The National Chemical Emergency Centre (NCEC), part of Ricardo, is pleased to announce that its environmental scientists have contributed to a recently published peer-reviewed paper on the persistence assessment of phenanthrene. They have a proven track record of designing and carrying out persistence testing strategies, and conducting assessments in accordance with EU regulations.
Persistent chemicals are those that resist degradation processes in the environment. This results in the potential for their widespread distribution and exposure that may pose a risk to human health and the environment. NCEC’s experts carried out a study, in accordance with the framework of the Registration, Evaluation and Authorisation of Chemicals (REACH) regulation, to evaluate the persistence of phenanthrene in the environment. The REACH framework governs how the persistence of industrial chemicals, biocides and medicinal products is assessed in the European Union.
Increasing societal interest in sustainability and tackling environmental pollution, as illustrated by the European Green Deal1, has led to the issue of chemical persistence moving up the priority list of regulators and the public. As a result, consumers and companies alike are showing an increasing appetite for biodegradable, environmentally benign products. The latest clear example of increased interest is the plan to introduce criteria for persistent, mobile and toxic chemicals into EU regulation as part of the recent Chemicals Strategy for Sustainability2.
These developments will raise significant new challenges for industry and make the reliable assessment of persistence of chemicals of critical importance for chemical companies.
How does persistence of a substance affect an organisation’s bottomline?

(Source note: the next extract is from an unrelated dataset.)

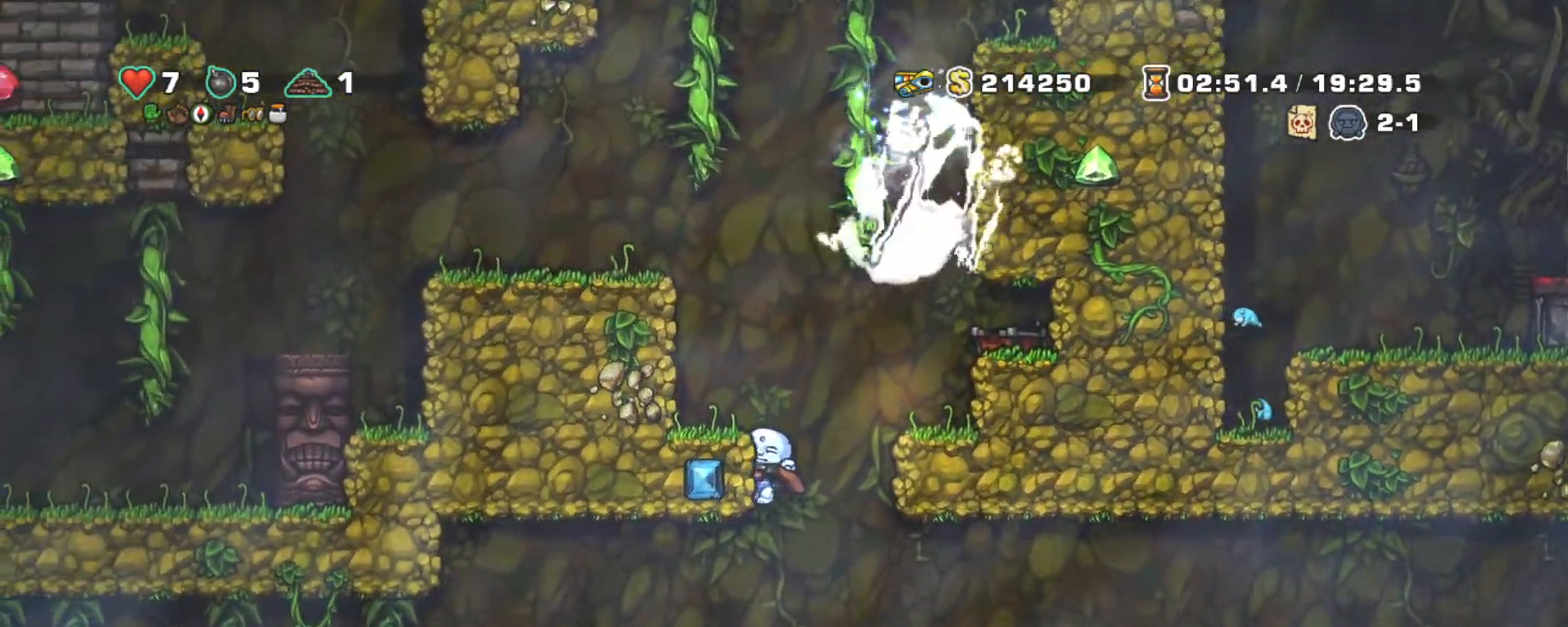
{"keys": ["shift"], "events": [[33, "right", "down"], [67, "z", "up"], [400, "left", "down"], [450, "right", "up"], [500, "left", "up"]]}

Persistence assessments are highly complex and must consider all relevant available information on the degradation of the substance in the environment in a weight-of-evidence approach. The study on phenanthrene considered 101 individual experimental results, and took important scientific and regulatory developments into account – including those on degradation metabolites, temperature and non-extractable residues (NER). Therefore, the paper was able to provide an exemplary case study of persistence assessments under European regulatory frameworks. The published peer-reviewed paper can be viewed here3.
At NCEC, our experts have extensive first-hand experience of supporting clients to properly assess the biodegradability and persistence of their chemical products under global regulatory frameworks. Our services include designing and carrying out the most appropriate ready biodegradability and simulation test strategies, addressing difficult test substance properties, and engaging with regulatory authorities in the subsequent evaluation and interpretation of assessments. You can find out more about our expertise and services in environmental chemistry and toxicology here.

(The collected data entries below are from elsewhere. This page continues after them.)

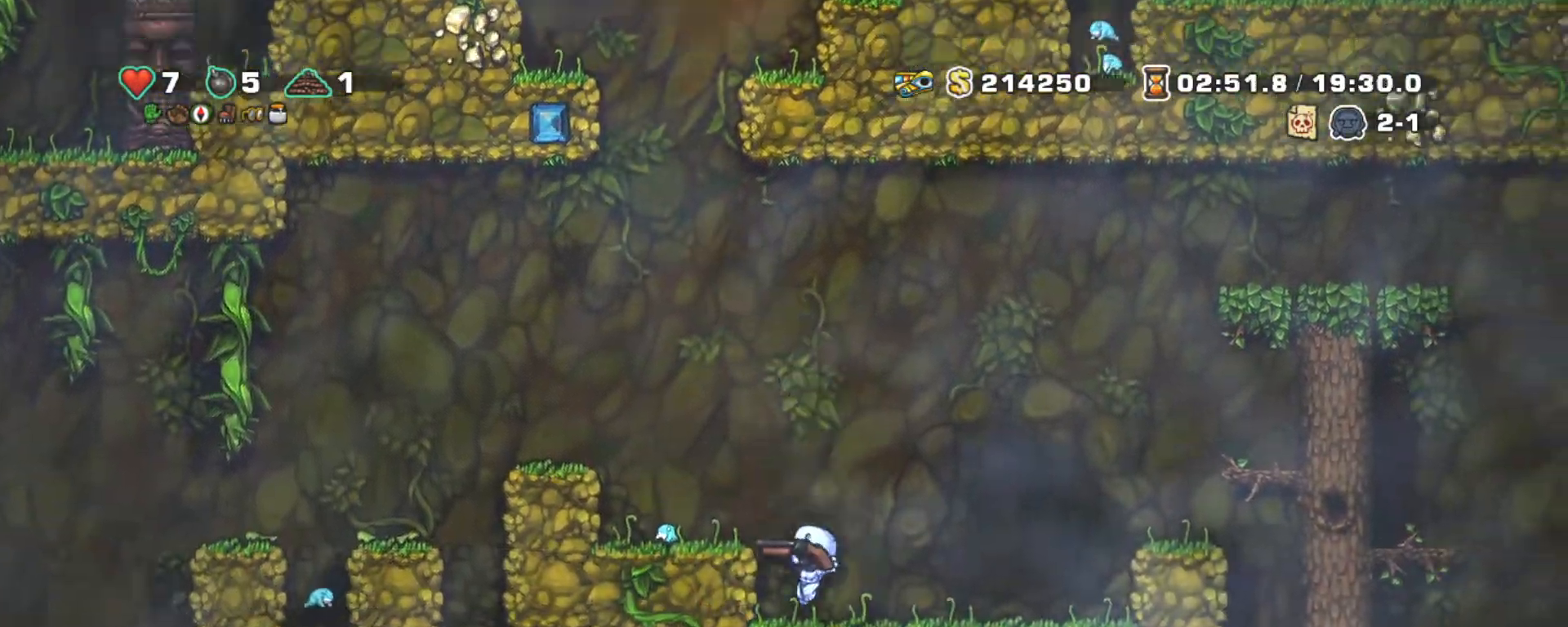
{"keys": ["right", "shift"], "events": [[50, "right", "down"]]}
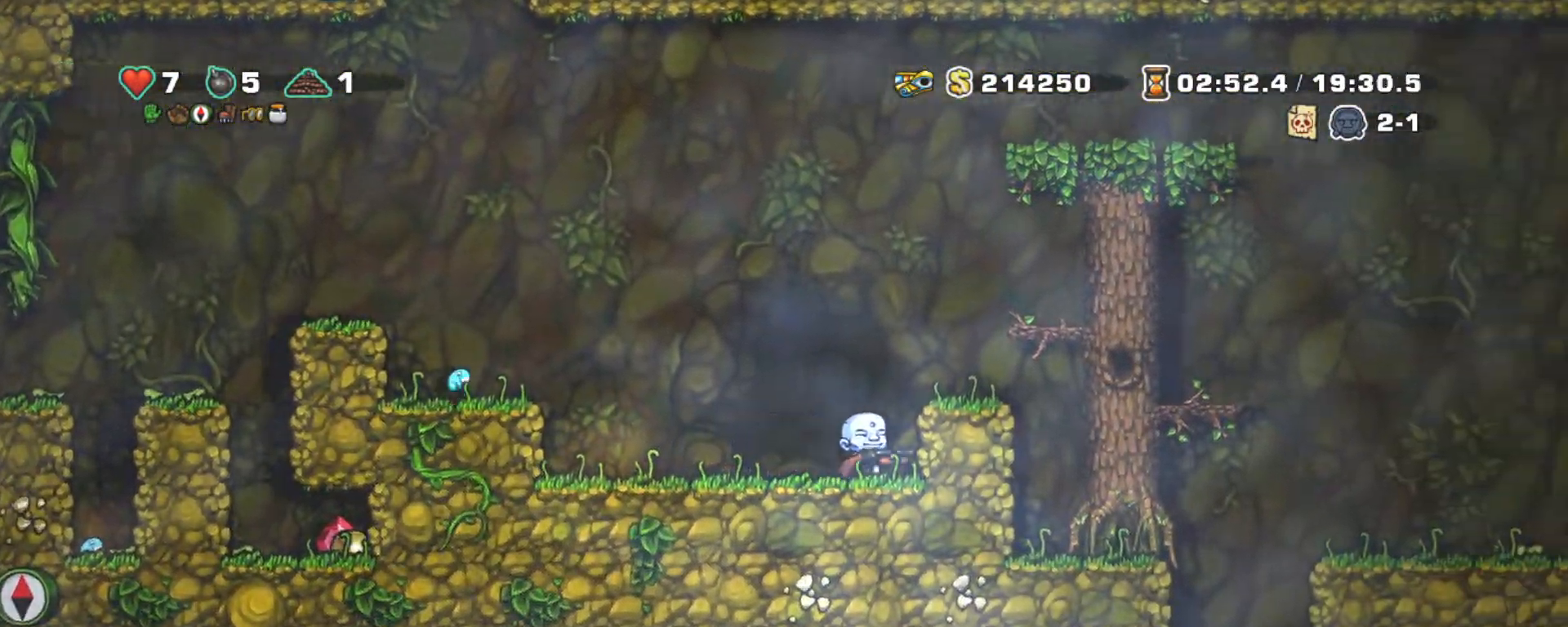
{"keys": ["shift"], "events": [[333, "right", "up"]]}
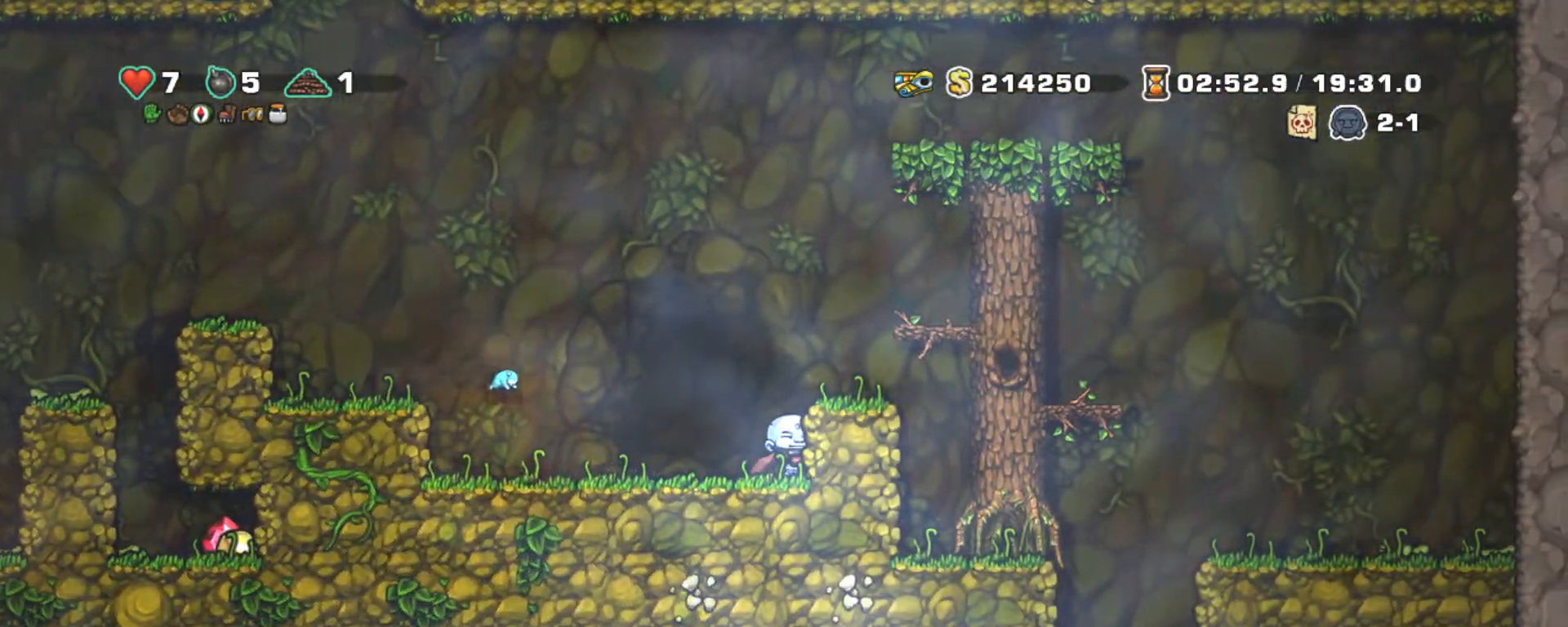
{"keys": ["shift"], "events": []}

Persistence assessment is highly complex, technically challenging and poorly predictable, and yet the outcomes of these assessments can make or break a product. NCEC’s specialists do not recommend leaving the outcome of your product’s persistence assessment to chance – irrespective of whether you are conducting proactive biodegradability testing to improve marketability, risk-proofing your portfolio or responding to a regulatory evaluation on your substance.
NCEC’s experts are members of working groups in the European Chemical Agency (ECHA); the Health and Safety Executive (HSE); the Department for Business, Energy & Industrial Strategy (BEIS), and the Department for Environment, Food and Rural Affairs (Defra). They also continue to help many businesses understand the implications of chemical regulations on their business. Our proven track record of designing and carrying out testing strategies and conducting assessments in accordance with EU regulations is recognised by the chemicals industry. We are working on a project with the European Chemical Industry Council (Cefic) as part of its Long-range Research Initiative programme (Cefic-LRI) to assess and improve the guidance on persistence assessments. You can read more about the project called ‘ECO52: Expanding the conceptual principles and applicability domain of persistence screening and prioritization frameworks, including single constituents, polymers, and UVCBs’ here.
If you have any questions about persistence assessments of chemicals, biodegradability assessments or any other regulatory queries, please contact us at [email protected] or through the form on the right so that we can provide you with the expertise that you need to support your products and improve regulatory outcomes for your business.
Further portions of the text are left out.